Assigned task 1
Copy the passage on Mumbai's suburban railways below word for word, in full.

Document excerpt

The first passenger train in India, the Great Indian Peninsula Railway (GIPR), ran in 1853 in erstwhile Bombay (Mumbai) Presidency over a distance of 34 km, with the primary aim of transporting cotton and other raw materials from the Indian hinterlands to Bombay port for shipment to Europe (Alkekar, 2014). Since then, the railways in Mumbai has expanded to 465 km in five corridors: two on the Western Line, two on the Central Line, and one on the Harbour Line (connecting Mumbai to Navi Mumbai). With the support of strong network of railways, the city that was confined to the island with partial expansion to the suburbs and a population of about 6 million in the 1970s, grew into a metropolitan region with population of about 14 million in 1990s and 22 million in 2012.
The Mumbai Metropolitan Region as of today is spread over 4355 sq.km with 8 municipal corporations, including Greater Mumbai, Thane, Kalyan-Dombivali, Ulhasnagar, Mira-Bhayandar, Bhiwandi Nizampur, Navi Mumbai and Vasai-Virar, 13 municipal councils and 996 villages. It has a population of over 20.7 million and is one of the most populous metropolitan areas in the world (PIB, 2015). The two big cities of this metropolitan of Mumbai and Navi Mumbai support the densest suburban railway network in this region.
The city of Navi Mumbai (New Bombay) is separated from Mumbai by the bay. It was conceptualised in 1970s with a strategic focus on decongesting Mumbai’s population, port operations and industries. Even though the average population density of Navi Mumbai is considerably less (about 4167 persons/sq.km) as compared to Mumbai (about 20,000 persons/sq.km), its net residential density is very close to the threshold (5000 persons/sq.km) needed for sustaining transit systems.

Assigned task 2
Render the records below as a Markdown table with the columns Row and Text, numbering each line. Cover them from the start of the records up to and including the line that contains "Question: Is brown/dry wood nest at upper center to", skip blank lines, and leave the pictures out.

Data extracts
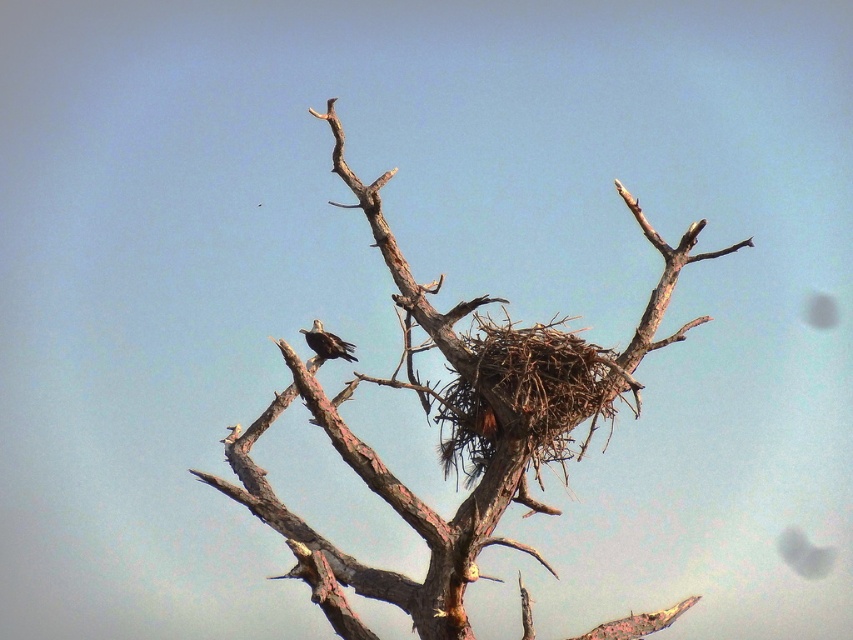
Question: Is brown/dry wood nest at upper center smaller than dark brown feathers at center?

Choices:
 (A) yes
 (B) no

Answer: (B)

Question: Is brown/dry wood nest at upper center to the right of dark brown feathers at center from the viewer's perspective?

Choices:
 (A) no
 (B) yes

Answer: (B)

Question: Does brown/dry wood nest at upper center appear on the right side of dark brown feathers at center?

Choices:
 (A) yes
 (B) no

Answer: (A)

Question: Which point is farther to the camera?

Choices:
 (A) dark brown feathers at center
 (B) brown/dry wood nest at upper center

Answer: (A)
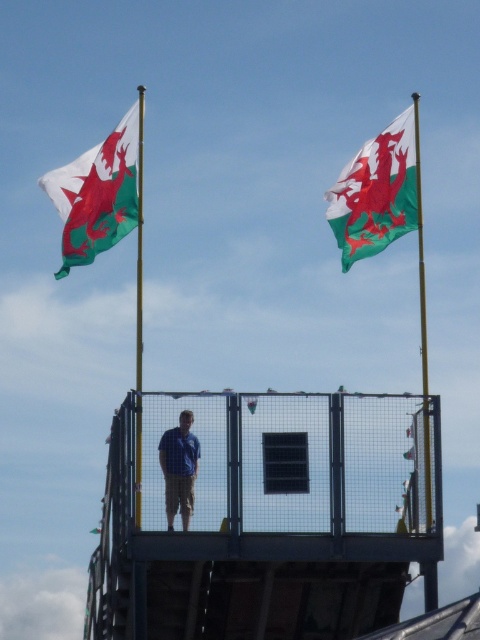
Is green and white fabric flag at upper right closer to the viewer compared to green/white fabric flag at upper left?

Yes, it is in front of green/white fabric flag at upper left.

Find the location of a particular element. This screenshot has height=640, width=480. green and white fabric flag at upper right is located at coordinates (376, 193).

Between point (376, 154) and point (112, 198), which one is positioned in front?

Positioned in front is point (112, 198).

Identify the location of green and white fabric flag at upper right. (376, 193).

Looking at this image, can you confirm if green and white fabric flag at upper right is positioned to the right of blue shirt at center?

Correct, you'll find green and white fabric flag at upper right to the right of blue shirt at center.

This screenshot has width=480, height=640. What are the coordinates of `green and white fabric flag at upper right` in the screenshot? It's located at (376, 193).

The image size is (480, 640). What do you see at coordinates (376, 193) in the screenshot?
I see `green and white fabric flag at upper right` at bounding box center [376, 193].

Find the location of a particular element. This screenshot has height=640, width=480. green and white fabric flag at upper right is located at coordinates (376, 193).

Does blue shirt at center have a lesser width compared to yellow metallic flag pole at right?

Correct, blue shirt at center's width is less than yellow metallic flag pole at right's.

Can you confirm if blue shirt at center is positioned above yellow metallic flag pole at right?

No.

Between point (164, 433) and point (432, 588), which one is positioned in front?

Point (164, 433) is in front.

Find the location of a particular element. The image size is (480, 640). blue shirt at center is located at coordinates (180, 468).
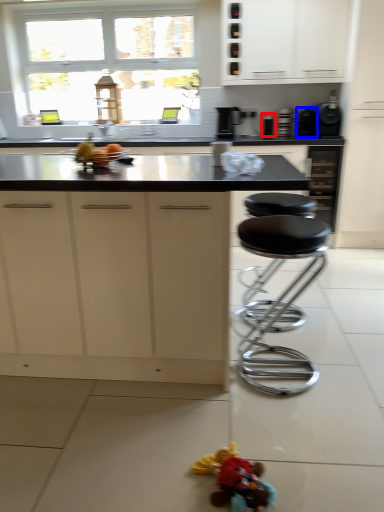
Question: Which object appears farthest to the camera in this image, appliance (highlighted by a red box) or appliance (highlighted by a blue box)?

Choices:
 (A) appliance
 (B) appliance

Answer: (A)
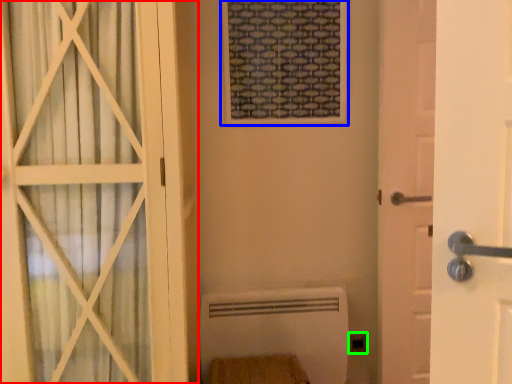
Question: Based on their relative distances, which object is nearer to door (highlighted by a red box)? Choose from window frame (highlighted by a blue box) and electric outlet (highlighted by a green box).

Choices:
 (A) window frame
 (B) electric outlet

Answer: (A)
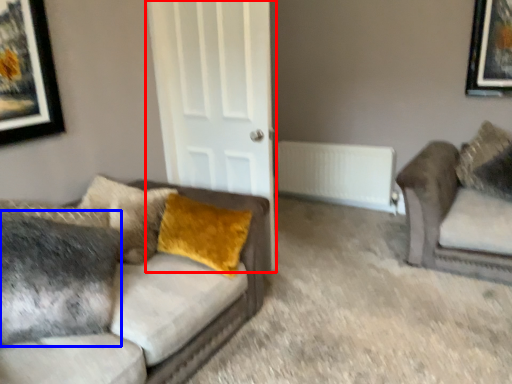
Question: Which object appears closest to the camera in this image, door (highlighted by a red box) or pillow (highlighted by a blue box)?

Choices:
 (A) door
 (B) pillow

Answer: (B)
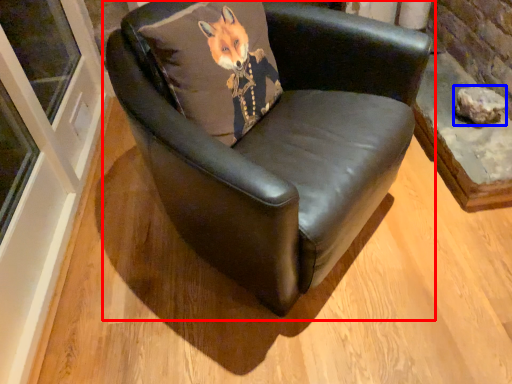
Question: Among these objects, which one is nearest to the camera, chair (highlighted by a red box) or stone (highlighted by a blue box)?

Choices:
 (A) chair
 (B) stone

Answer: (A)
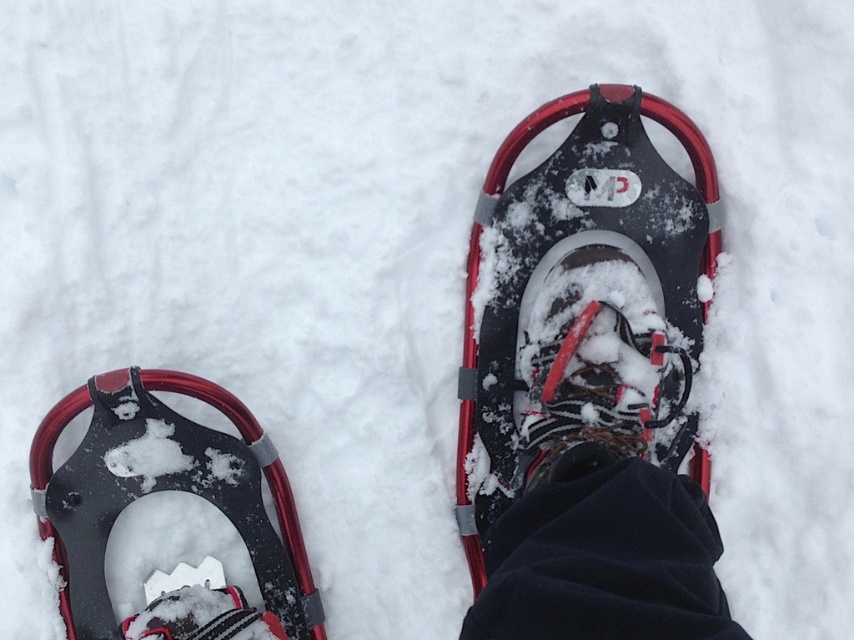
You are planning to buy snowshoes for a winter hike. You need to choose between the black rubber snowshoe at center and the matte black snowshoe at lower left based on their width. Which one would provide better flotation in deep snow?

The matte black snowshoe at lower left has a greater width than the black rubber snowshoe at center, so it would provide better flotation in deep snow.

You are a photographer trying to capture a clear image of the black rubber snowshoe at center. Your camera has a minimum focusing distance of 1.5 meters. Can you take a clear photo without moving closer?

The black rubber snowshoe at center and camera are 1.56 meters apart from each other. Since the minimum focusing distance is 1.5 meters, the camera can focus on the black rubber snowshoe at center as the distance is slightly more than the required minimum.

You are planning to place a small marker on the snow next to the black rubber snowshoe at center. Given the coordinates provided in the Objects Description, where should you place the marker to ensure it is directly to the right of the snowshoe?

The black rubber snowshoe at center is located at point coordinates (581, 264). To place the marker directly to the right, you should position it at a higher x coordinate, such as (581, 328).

Answer 1
The first passenger train in India, the Great Indian Peninsula Railway (GIPR), ran in 1853 in erstwhile Bombay (Mumbai) Presidency over a distance of 34 km, with the primary aim of transporting cotton and other raw materials from the Indian hinterlands to Bombay port for shipment to Europe (Alkekar, 2014). Since then, the railways in Mumbai has expanded to 465 km in five corridors: two on the Western Line, two on the Central Line, and one on the Harbour Line (connecting Mumbai to Navi Mumbai). With the support of strong network of railways, the city that was confined to the island with partial expansion to the suburbs and a population of about 6 million in the 1970s, grew into a metropolitan region with population of about 14 million in 1990s and 22 million in 2012.
The Mumbai Metropolitan Region as of today is spread over 4355 sq.km with 8 municipal corporations, including Greater Mumbai, Thane, Kalyan-Dombivali, Ulhasnagar, Mira-Bhayandar, Bhiwandi Nizampur, Navi Mumbai and Vasai-Virar, 13 municipal councils and 996 villages. It has a population of over 20.7 million and is one of the most populous metropolitan areas in the world (PIB, 2015). The two big cities of this metropolitan of Mumbai and Navi Mumbai support the densest suburban railway network in this region.
The city of Navi Mumbai (New Bombay) is separated from Mumbai by the bay. It was conceptualised in 1970s with a strategic focus on decongesting Mumbai’s population, port operations and industries. Even though the average population density of Navi Mumbai is considerably less (about 4167 persons/sq.km) as compared to Mumbai (about 20,000 persons/sq.km), its net residential density is very close to the threshold (5000 persons/sq.km) needed for sustaining transit systems.

Answer 2
| Row | Text |
|---|---|
| 1 | Question: Is brown/dry wood nest at upper center smaller than dark brown feathers at center? |
| 2 | Choices: |
| 3 |  (A) yes |
| 4 |  (B) no |
| 5 | Answer: (B) |
| 6 | Question: Is brown/dry wood nest at upper center to the right of dark brown feathers at center from the viewer's perspective? |